Mastering case and gender agreement in fluent speech is an immensely tough nut to crack, so to anyone learning German as L2: Kudos; nicht aufgeben!
Two patterns overlap here (I was tempted to write "conspire against the unsuspecting learner", however language evolution is hardly ever deliberate or purposeful):
Strong vs Weak Adjective Declension
David's answer illustrates that difference very well. Nothing to add!
Washed-out Case Markers
While German articles, nouns, and adjectives have conserved case declension, the clarity of case markings has eroded over time. This led to, for instance, only six semantically distinct definite article words covering sixteen functionally distinct case-number-gender roles (four cases times three singular and one collective plural gender). In that effort they're supported - well, sort of - by far too few semantically distinct noun endings like -r, -s, -m, and -n, so that one way or another the combination of article variant and inflected noun does provide just enough information to deduct case and thereby, sentence function.

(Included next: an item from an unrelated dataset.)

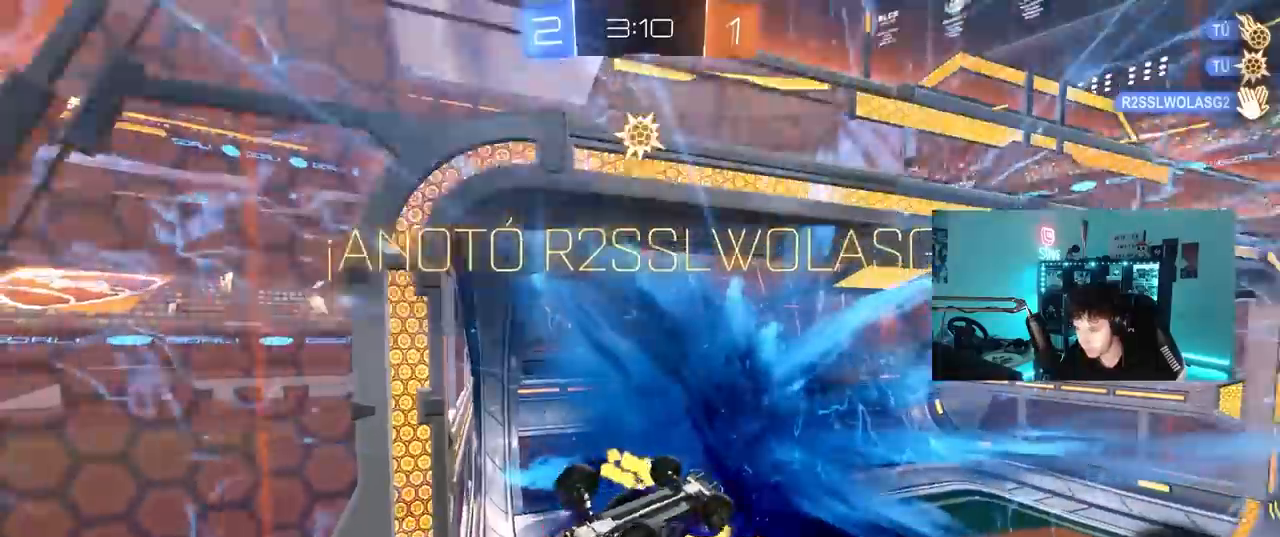
{"keys": ["d", "q", "s"], "mouse": [], "mouse_move": "still", "events": [[217, "a", "up"], [217, "shift", "up"], [267, "s", "down"], [350, "d", "down"], [400, "q", "down"]]}
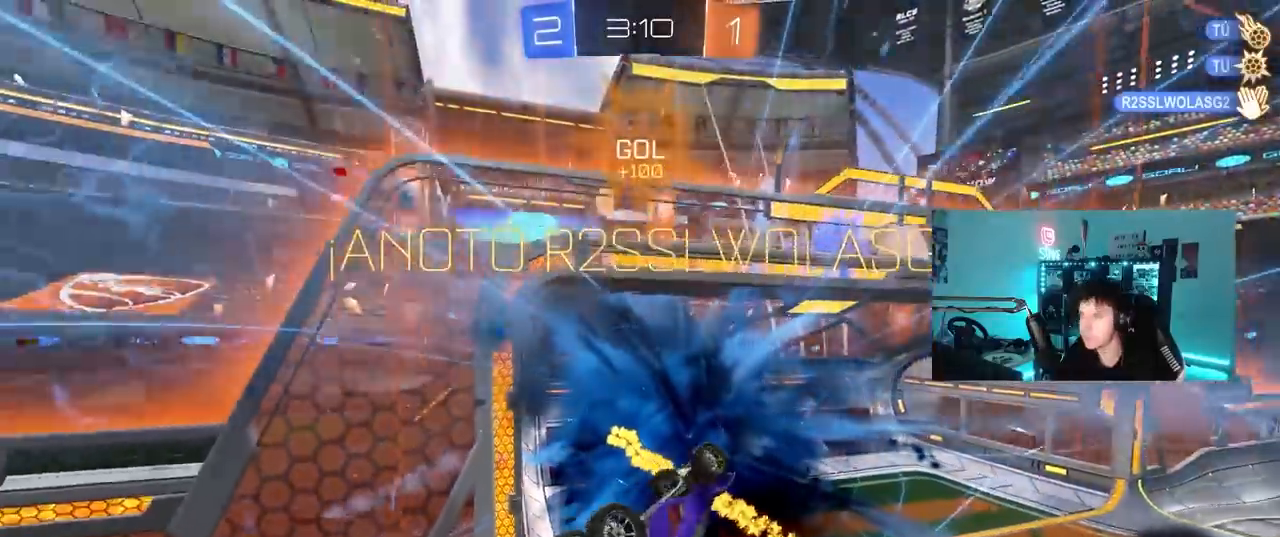
{"keys": ["d", "s", "tab"], "mouse": [], "mouse_move": "still", "events": [[133, "q", "up"], [333, "tab", "down"]]}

As if this wasn't complicated enough, the distinction between weak adjective inflection with, and strong adjective inflection without determiner only adds to the conundrum. This is why your assumption that a series of -m endings should consistently indicate a dative case ('einem anderem', theoretically) is perfectly logical, yet unfortunately not correct.
I am being deliberately judgmental:
For one, German's close cousin Dutch has done away with cases except in the context of a few fixed idioms and formulae. The same is true of other Germanic languages other than Icelandic. Russian on the other hand manages well with six (!) cases, but those are identifiable by much clearer markings and not confused by articles; presumably that is similar in other Slavic languages.
For another, I pick up on quite a few article-adjective-noun case agreement errors in the German online press, where authors may not have the luxury of getting content proofread prior to publication, and these things escape easily (no blame).
As multilingual user experience designer I am a stickler for form supporting function across all human artefacts, and comparatively, the German language simply does not do a particularly 'user friendly' job in that regard. My sympathies!